I hacked plunit/test_cover.pl to give me clause-level coverage information. I was able to determine that I had over 96% coverage and was able to show the exact clauses that weren’t executed (show_coverage/1 merely said 87.8% coverage, with no indication of what wasn’t covered).
But I want to go deeper and ensure that every goal is executed, and it’s not obvious how to do that. Any thoughts?
One possibility: use goal_expansion/4 to wrap every goal call and record those calls, similar to how assert_entered/1 works.
(If anyone wants to improve the test coverage code by incorporating my code, I’ll happily send it to you – right now, it’s very specific to my needs, but it should be fairly easily generalized. I might eventually get around to doing this myself, for the Greater Good of All …)
I’m surely interested in the enhancement you already have. Could you share that?
Just thinking about a complete coverage report. What if you record the location in the parent goal (clause + PC)? That should be enough to figure it out.

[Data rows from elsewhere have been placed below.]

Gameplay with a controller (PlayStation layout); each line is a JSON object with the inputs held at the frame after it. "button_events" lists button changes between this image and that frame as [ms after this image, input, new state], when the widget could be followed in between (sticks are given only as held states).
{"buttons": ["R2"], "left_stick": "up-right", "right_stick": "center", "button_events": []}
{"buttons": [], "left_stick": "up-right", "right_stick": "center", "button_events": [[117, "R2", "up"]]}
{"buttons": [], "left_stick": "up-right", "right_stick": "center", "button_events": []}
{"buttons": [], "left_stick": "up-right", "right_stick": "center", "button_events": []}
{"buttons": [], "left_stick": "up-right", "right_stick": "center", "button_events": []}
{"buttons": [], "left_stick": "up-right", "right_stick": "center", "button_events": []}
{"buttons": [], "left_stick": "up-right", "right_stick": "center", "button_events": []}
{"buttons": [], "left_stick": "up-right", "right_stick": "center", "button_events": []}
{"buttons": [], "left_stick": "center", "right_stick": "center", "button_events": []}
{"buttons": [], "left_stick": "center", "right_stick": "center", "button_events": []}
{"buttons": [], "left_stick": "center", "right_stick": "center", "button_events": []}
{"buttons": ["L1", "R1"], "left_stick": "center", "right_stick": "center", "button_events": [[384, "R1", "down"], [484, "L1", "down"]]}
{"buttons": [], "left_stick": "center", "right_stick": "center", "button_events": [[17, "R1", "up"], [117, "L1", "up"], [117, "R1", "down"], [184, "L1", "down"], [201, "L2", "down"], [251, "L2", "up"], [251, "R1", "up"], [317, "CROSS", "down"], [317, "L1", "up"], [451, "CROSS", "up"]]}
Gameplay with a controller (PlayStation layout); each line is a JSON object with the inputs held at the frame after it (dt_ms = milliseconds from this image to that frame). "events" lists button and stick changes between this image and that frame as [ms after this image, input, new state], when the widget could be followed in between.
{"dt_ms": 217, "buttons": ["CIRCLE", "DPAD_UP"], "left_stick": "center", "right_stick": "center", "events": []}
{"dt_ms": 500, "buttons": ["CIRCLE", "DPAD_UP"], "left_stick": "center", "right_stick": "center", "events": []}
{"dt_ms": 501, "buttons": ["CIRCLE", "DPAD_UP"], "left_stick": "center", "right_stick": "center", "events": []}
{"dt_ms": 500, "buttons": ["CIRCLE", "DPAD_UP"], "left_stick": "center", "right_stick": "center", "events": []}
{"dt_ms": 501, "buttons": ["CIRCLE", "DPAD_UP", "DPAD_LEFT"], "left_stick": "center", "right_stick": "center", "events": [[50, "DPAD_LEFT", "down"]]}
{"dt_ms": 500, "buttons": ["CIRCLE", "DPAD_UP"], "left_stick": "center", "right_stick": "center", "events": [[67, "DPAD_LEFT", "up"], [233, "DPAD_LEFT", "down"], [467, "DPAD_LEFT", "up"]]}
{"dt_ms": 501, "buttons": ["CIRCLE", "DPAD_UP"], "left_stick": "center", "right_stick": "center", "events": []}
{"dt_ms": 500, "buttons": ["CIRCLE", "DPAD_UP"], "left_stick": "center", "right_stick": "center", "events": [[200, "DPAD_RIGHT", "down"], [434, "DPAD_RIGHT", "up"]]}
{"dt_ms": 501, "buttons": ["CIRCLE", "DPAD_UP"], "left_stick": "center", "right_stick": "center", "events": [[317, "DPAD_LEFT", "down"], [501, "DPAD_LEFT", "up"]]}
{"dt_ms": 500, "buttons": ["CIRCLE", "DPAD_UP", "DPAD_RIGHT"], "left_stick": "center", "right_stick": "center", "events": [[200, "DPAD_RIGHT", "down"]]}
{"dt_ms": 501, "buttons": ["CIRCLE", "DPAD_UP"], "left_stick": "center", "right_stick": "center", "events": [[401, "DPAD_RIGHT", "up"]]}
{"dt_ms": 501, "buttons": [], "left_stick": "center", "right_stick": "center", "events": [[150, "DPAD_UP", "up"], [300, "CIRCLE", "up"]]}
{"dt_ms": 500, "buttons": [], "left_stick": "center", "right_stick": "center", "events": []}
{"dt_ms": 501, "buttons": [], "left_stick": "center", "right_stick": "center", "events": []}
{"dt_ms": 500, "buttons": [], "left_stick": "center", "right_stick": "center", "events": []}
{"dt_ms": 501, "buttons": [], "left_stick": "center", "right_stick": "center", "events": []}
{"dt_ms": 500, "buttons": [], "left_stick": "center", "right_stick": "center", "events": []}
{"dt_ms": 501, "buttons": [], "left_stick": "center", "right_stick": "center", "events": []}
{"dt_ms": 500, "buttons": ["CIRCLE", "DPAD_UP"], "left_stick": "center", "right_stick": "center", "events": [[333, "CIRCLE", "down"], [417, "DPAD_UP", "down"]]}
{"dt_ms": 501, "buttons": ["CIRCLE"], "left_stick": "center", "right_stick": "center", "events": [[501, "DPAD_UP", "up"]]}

Would recording the location of the parent goal work with things like maplist? (I think you’d want to record the grandparent for those, or even grandgrandparent …)
I’ve pushed some elaborate changes to the coverage support. I can now run e.g.,
?- show_coverage(qtest_scasp, [dir(cov)]).
Which creates a directory cov and files *.cov that holds annotated versions of the original files. It annotates every clause in the file with one of
### if the clause was never entered
++N if the clause was entered and succeeded always an N times
--N if the clauses was entered N times and never succeeded
+N-M if the clause succeeded N times and failed M times
The annotations use ANSI color sequences. Having goals inside clauses counted as well would be great The main drawback is that the performance is quite poor (about 30 times slowdown compared to normal execution). Possibly we should move part of the data collection to C …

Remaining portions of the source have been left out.